§ **TRECHO DO DOCUMENTO**:

==============================

DIDI-HUBERMAN, Georges. Peuples exposés, peuples figurants. Paris: Les Éditions de Minuit, 2012. Resenha de: EDUARDO, Jorge. Alea, Rio de Janeiro, v.22 n.1, jan./apr., 2020.
Um dos percursos possíveis para entendermos a presença de Aby Warburg nas operações críticas de Georges Didi-Huberman é seu estudo intitulado L’image survivante. Histoire de l’art et temps de fantômes selon Aby Warburg,1 de 2002. Podemos marcar a importância desse estudo para a exposição Atlas, ¿cómo llevar el mundo a cuestas?, montada inicialmente no Museu Reina Sofía, em Madrid, entre 26 de novembro de 2010 e 28 de março de 2011. Nessa exposição, o Atlas Mnemosyne, de Warburg, é um lugar, mais precisamente uma “mesa de orientação”,*1 onde a relação topográfica entre “tableau” (quadro) e “table” (mesa) marca a diferença entre aquilo que já está previamente fixo, designado pelo quadro, e uma possibilidade heurística de um trabalho em via de fazer-se, apontada pela mesa.

==============================

§ **LINHAS APRESENTADAS**:
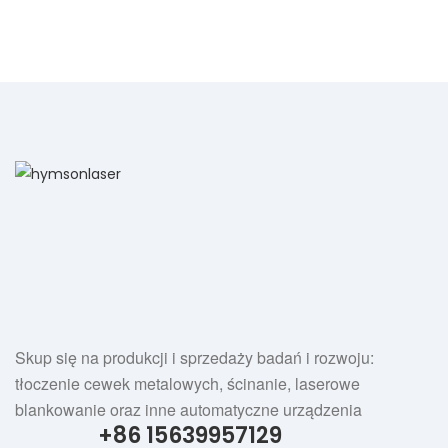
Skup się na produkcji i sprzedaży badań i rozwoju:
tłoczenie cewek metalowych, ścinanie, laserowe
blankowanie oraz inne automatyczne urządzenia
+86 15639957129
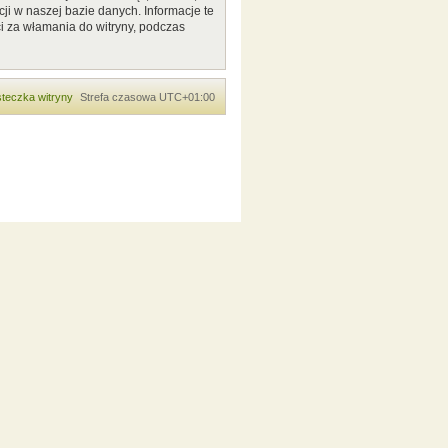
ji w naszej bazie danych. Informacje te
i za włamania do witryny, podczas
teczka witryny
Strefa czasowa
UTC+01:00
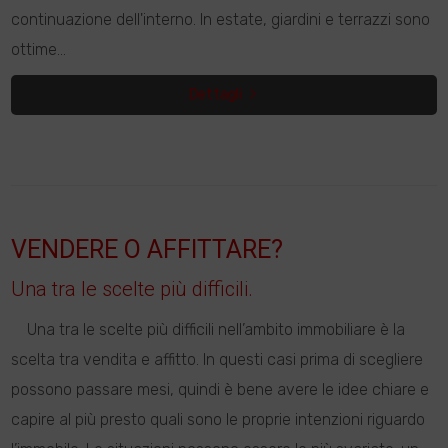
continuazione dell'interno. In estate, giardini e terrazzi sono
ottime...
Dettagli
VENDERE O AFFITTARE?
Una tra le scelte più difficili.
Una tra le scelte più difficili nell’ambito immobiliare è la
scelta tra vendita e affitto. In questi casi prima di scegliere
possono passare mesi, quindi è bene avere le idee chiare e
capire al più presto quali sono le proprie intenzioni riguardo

==============================

§ **TAREFA PROPOSTA 1**: Segundo o trecho do documento, em que museu e cidade a exposição Atlas, ¿cómo llevar el mundo a cuestas? foi montada inicialmente?
§ **TAREFA PROPOSTA 2**: Reescreva todas as linhas apresentadas acima substituindo "scelte" por "decisioni" e deixando o restante intacto. Não inclua as imagens na resposta.

§ **RESOLUÇÃO 1**: No Museu Reina Sofía, em Madrid.

§ **RESOLUÇÃO 2**:
Skup się na produkcji i sprzedaży badań i rozwoju:
tłoczenie cewek metalowych, ścinanie, laserowe
blankowanie oraz inne automatyczne urządzenia
+86 15639957129
ji w naszej bazie danych. Informacje te
i za włamania do witryny, podczas
teczka witryny
Strefa czasowa
UTC+01:00
continuazione dell'interno. In estate, giardini e terrazzi sono
ottime...
Dettagli
VENDERE O AFFITTARE?
Una tra le decisioni più difficili.
Una tra le decisioni più difficili nell’ambito immobiliare è la
scelta tra vendita e affitto. In questi casi prima di scegliere
possono passare mesi, quindi è bene avere le idee chiare e
capire al più presto quali sono le proprie intenzioni riguardo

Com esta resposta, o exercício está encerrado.